Hundreds gather for National Indigenous Peoples Day celebrations in Whitehorse
Dakhká Khwáan dancer says June 21 is about 'celebrating our culture'
Hundreds of people gathered at the Kwanlin Dün Cultural Centre in downtown Whitehorse to celebrate National Indigenous Peoples Day on Tuesday. The day — which falls on the summer solstice — is meant to recognize and honour First Nations, Inuit and Métis cultures.
Jessie Dawson, councillor with the Kwanlin Dün First Nation, spoke at the opening ceremony for the day's events. She said the holiday "is a day we can feel pride and say 'this is who I am, this is where we are, and this is where I come from.'"
There were many activities throughout the day, including musical performances by Indigenous artists, a crafts market and the carving of a dugout canoe.

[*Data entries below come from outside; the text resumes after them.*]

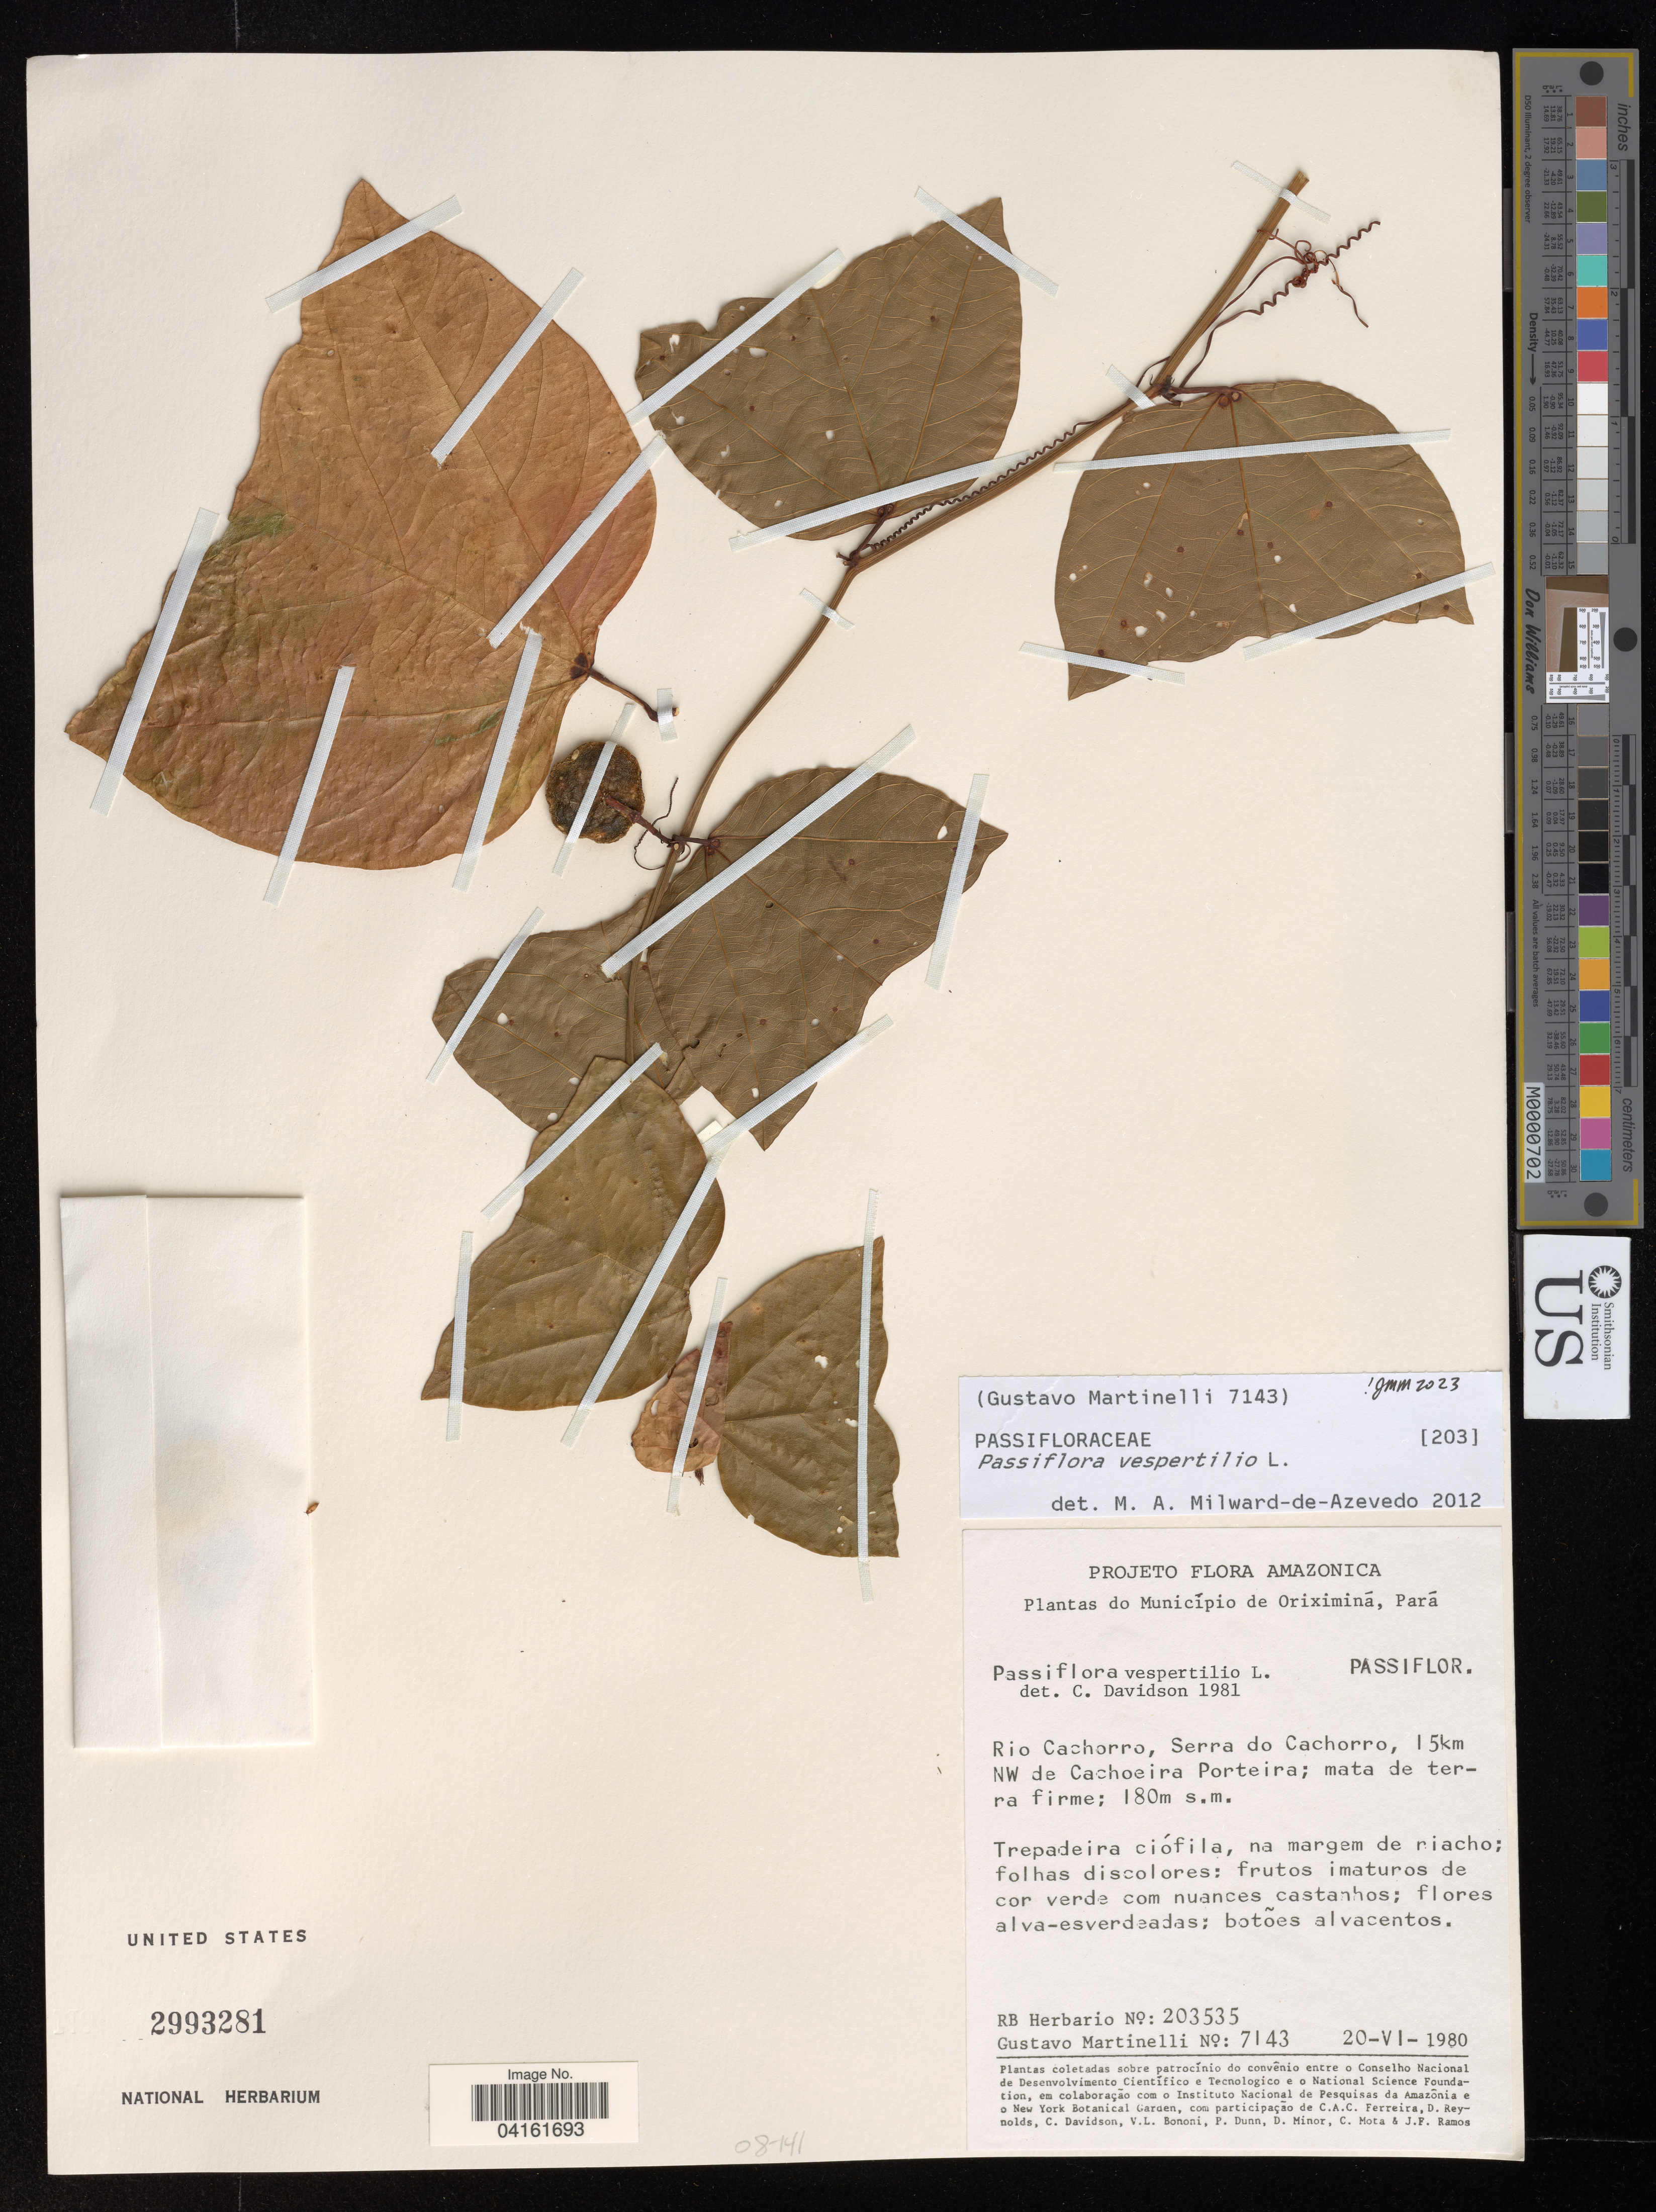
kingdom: Plantae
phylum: Tracheophyta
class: Magnoliopsida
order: Malpighiales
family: Passifloraceae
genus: Passiflora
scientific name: Passiflora vespertilio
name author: L.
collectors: G. Martinelli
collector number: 7143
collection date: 1980-06-20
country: Brazil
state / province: Pará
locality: Município de Oriximiná. Rio Cachorro, Serra do Cachorro, 15km NW de Cachoeira Porteira.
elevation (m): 180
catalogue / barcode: US 2993281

Indigenous hip-hop band Snotty Nose Rez Kids were scheduled to perform at 9 p.m.
For Ron Rousseau, a Dakhká Khwáan dancer, June 21 is "not about truth and reconciliation." Rather, it's about "celebrating our culture, about sharing our dance and our song that was taken away for so many years."
Telecommunications company Northwestel provided free bannock and stew to those attending the events.
Several public figures took part in a salmon bake off, including Minister of Economic Development Ranj Pillai, Grand Chief of the Council of Yukon First Nations Peter Johnston, Yukon NDP leader Kate White, Regional Chief for the Assembly of First Nations Kluane Adamek and Commissioner of Yukon Angélique Bernard.
Pillai won first place for his salmon made using sea salt his mother collected from the Atlantic Ocean, off the coast of Nova Scotia.